▶ _Work item 1_
In the grilling advice text, what are you cooking your food in if you start before the heat source is ready?
▶ _Work item 2_
Carry on the grilling advice text from the point where it stops.

Holy crap, you haven't even put food on the grill yet and you're like 97% of the way to pure excellence. I know that makes little sense, but trust me: the overwhelming majority of the mistakes that lead to poor cook-out experiences are made before anyone touches a piece of food. You can avoid this by remembering just a few basic rules:

1. You're not cooking with fire, you're cooking with heat.
2. Be patient; cooking before your heat source is ready means cooking your food in toxic gases.
3. Investing in a few cheap tools – metal pans, tongs, etc – pays off big-time.
4. Know in advance if you are grilling or barbecueing – and the difference between the two.

Next week, you're actually gonna fondle some meat. Conceal your glee.


  • I was confused in the first post by the chimney starter – I've never seen one before – and I'm not sure I'm any clearer on its purpose after the second. It seems too tall to sit on the bottom grate of the grill, and too "skinny" for cooking directly over. Do you heat up the coals in it and then dump them into the grill? Or what?

▶ _Supplied entries_
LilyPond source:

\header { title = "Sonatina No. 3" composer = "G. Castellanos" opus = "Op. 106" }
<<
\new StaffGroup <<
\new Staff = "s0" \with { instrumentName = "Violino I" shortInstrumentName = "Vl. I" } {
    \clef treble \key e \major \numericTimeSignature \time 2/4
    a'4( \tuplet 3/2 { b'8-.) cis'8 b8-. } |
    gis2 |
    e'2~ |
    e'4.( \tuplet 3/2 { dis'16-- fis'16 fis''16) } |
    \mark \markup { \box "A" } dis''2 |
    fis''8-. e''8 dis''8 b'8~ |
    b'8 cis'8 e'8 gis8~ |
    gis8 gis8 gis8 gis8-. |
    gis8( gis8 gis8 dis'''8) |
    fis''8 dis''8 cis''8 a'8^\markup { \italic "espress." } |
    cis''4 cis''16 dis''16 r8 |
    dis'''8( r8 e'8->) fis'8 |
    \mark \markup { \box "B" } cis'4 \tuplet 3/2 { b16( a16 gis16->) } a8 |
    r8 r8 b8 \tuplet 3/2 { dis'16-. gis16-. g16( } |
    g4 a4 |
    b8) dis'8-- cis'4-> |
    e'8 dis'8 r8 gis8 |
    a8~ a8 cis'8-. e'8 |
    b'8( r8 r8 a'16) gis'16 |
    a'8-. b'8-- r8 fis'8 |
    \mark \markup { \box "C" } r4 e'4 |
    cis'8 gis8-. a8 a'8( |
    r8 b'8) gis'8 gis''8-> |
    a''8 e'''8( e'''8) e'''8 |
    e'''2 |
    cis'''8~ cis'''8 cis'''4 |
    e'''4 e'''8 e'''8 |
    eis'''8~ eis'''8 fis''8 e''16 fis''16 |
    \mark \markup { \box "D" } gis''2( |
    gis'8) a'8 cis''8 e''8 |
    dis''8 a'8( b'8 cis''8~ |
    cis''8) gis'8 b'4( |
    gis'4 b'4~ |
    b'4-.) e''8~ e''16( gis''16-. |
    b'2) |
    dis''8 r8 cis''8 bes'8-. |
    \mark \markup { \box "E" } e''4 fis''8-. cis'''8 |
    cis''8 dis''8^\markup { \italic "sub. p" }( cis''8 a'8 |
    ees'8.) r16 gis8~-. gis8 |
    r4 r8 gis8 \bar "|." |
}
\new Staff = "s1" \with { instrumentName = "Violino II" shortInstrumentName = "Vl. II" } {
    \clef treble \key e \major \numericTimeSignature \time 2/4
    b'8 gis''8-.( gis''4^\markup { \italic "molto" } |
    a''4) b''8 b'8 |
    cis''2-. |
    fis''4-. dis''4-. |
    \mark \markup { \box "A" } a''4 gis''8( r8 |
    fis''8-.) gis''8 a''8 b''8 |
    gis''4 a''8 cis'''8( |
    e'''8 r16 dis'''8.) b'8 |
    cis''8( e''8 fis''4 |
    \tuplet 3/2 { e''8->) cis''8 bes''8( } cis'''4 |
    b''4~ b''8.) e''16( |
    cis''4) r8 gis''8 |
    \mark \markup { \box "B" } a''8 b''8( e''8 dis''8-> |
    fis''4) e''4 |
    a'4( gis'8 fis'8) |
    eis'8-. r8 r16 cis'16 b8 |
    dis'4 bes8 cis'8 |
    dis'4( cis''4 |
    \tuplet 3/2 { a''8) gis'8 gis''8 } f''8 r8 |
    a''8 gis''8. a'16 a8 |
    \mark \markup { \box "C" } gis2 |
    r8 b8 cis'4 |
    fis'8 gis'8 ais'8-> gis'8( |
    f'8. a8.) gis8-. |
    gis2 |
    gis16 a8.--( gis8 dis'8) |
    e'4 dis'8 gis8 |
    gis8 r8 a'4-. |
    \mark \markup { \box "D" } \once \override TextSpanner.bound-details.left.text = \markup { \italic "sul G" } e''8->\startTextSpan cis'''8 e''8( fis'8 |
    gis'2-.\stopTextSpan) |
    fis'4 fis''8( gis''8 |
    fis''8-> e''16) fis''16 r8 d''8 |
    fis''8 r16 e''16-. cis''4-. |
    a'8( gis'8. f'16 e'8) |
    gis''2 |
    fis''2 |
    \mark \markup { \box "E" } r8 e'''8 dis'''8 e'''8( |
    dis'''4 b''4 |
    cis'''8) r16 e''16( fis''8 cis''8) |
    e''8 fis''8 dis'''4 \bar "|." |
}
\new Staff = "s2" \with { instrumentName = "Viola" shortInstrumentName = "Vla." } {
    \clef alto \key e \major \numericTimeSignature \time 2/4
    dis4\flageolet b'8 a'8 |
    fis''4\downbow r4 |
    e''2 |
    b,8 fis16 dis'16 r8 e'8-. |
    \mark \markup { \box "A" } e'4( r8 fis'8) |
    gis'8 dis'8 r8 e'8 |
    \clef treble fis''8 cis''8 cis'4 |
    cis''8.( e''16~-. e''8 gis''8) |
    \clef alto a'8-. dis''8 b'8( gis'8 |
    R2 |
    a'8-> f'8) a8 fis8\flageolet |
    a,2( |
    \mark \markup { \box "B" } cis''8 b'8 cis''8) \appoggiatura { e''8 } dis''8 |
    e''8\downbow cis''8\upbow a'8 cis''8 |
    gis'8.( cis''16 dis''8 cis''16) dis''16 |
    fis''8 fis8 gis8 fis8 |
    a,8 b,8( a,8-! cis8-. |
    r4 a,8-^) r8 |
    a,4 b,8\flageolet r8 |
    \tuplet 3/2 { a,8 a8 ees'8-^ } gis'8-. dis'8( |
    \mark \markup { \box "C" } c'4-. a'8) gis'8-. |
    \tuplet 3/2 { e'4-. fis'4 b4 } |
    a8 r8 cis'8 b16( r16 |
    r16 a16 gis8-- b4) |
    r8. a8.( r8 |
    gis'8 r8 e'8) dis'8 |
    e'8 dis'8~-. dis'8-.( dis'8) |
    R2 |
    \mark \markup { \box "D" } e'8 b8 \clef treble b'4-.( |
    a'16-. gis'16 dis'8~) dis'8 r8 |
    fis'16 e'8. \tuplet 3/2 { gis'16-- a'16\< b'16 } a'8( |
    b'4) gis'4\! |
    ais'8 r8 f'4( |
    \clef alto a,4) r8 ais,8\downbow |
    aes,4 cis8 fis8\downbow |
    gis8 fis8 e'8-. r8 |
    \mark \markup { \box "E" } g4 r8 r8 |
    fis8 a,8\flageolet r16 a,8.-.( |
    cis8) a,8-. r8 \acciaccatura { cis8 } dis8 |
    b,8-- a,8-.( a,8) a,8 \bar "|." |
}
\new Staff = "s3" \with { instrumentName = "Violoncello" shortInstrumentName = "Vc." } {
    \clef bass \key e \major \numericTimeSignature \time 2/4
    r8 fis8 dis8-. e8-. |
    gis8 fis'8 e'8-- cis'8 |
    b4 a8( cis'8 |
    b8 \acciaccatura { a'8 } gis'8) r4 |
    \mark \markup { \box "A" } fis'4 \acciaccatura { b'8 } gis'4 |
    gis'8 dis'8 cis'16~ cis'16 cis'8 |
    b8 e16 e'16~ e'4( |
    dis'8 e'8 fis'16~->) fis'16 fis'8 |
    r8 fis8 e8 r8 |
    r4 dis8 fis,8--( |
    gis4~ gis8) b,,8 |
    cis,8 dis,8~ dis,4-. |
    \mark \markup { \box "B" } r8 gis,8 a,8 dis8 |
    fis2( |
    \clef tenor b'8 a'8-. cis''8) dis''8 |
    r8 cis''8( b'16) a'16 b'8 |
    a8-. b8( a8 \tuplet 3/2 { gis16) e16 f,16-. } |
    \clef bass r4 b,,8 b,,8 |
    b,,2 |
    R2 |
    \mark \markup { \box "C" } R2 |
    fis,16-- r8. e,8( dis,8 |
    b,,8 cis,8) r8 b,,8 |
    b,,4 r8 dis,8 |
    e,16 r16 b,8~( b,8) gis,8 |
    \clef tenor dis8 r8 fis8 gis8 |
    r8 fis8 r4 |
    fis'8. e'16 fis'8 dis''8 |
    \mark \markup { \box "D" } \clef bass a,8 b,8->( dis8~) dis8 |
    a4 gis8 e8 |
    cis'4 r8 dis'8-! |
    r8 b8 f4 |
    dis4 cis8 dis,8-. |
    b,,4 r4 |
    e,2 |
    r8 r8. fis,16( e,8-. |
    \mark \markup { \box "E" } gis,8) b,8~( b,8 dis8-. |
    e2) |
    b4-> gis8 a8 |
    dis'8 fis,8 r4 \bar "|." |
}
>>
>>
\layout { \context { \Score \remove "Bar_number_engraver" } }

▶ _Answer box 1_
Toxic gases.

▶ _Answer box 2_
  • Never mind. I finally saw the line where you're instructed to dump the coals into the grill. So, is the benefit of using a chimney in the speed at which the coals heat up? Why is it better than the pyramid method?

  • To reassure you: I'm reading this series with avidity; everything you're saying falls in line with what I've observed the great grill chef of my life (my father) would do, and to have it here in conveniently printable format is truly awesome. Continue, please–your class is taking notes.

  • The advantage of the chimney is that it allows you to start a fire without lighter fluid. Personally, I find it very difficult to do so using the "pyramid" method without resorting to some sort of accelerant – especially using briquettes, which are very hard to get going.